Seeing familiar faces, Scrooge gradually starts to understand who they all are talking about. He begs the Ghost to reveal the name of the deceased, but it remains silent until the funeral, attended by no one. Than the Ghost just points to the tombstone, letting Ebenezer come closer and read his own name carved in stone. Scrooge rushes to the Ghost, pleading to give him another chance and promising to reform and undo as much harm he caused as it is still possible. The spirit remains silent, but when it understands that Ebenezer now is completely sincere, it disappears, returning the old man back to his bed, safe and sane.

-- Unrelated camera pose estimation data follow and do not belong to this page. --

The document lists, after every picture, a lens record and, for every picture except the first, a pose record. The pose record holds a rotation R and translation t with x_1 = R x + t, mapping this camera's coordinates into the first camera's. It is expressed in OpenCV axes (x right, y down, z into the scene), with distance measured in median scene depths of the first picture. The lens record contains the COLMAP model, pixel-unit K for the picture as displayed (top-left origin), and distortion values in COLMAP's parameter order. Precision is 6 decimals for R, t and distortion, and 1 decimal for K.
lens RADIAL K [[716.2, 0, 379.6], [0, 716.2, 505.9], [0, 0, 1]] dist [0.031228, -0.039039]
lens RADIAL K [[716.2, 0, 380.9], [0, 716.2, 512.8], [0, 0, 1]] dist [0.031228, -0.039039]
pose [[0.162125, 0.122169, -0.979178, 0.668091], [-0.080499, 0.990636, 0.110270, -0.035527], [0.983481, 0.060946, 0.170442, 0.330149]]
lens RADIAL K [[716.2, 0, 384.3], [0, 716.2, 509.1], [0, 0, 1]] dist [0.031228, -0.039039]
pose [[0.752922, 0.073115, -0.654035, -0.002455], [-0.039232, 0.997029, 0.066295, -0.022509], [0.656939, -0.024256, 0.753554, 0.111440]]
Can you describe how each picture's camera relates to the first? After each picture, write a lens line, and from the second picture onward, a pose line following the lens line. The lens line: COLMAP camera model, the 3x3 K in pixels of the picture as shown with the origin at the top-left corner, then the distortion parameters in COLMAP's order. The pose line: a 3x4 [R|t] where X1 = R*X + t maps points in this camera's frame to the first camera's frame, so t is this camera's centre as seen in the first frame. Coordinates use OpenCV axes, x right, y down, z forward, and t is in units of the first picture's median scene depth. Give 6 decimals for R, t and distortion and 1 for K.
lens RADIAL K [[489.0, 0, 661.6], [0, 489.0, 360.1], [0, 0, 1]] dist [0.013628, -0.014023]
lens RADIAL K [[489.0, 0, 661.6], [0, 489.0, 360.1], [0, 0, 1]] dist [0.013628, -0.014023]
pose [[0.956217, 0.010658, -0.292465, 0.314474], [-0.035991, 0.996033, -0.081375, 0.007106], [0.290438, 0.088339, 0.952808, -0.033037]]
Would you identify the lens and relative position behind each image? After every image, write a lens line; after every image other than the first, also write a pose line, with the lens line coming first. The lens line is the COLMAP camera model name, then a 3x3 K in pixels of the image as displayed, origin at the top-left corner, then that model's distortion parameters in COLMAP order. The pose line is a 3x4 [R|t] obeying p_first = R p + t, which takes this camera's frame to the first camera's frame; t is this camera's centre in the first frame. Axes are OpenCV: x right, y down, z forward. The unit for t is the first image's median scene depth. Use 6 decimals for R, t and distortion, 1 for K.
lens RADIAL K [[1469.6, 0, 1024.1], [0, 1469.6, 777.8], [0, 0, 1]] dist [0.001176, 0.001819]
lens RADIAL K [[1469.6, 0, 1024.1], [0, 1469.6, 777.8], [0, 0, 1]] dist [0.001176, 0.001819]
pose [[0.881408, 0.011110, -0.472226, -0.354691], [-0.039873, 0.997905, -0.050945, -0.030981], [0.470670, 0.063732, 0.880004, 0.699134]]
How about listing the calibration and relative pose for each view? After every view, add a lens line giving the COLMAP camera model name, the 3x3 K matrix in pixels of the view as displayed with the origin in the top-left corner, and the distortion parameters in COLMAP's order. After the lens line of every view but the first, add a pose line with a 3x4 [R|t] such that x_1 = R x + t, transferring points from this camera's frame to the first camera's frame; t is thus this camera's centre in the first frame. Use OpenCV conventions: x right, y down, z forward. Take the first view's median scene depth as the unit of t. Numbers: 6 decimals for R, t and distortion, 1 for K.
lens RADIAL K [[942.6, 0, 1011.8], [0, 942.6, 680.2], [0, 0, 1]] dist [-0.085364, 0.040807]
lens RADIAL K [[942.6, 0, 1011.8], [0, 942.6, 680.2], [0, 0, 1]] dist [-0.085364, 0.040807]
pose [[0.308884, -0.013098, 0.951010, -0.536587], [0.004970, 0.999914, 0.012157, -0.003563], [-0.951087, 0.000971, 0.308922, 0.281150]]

Ebenezer is overjoyed: he feels like a shipwreck survivor who just had his second birthday. He jumps out of his bed, just to understand that it isn’t as late as he thought - he slept not more than couple of hours and the streets are still lit with the holiday lanterns. Scrooge dresses up and rushes outside, buying the biggest Christmas turkey and ordering it to be delivered to the Cratchits’ house immediately. Then he rides to Fred’s house and joins the party, that is as lavish as he saw in his dream. Fred is shocked and glad to see his uncle in such an incredibly good mood. They reconcile immediately and never speak about their argument again.
We see the years passing by. Ebenezer Scrooge survived not only the next Christmas, but lots and lots of others. But every Christmas now was a holiday for him. He became a much better man in general, not only one day in a year. Scrooge treated Cratchit as a faithful friend, not just as a tool for making money. He bought Tiny Tim medicine the boy needed and soon he grew up as healthy and strong as other kids, not suffering from illnesses and malnourishment anymore. Moreover, Ebenezer treated him as his own grandson - teaching Tiny Tim the things that Fezziwig tried to teach himself once. Scrooge finally understood the importance of that lessons and learned them anew.
Every year he bought a turkey to the Cratchits, making it a good tradition and also a remembrance about his miraculous transformation. Scrooge never refused the charity collectors anymore and even came to like buying and giving the gifts to the poor people himself. His newly found kindness, warmth and generosity turned him from grumpy and greedy, if not outright cruel old man no one would cry after, to the embodiment of the Christmas spirit. Though his family life with Belle is the only thing Ebenezer can’t revert and redeem, he found the new family - his nephew, his clerk and lots and lots of people he helped.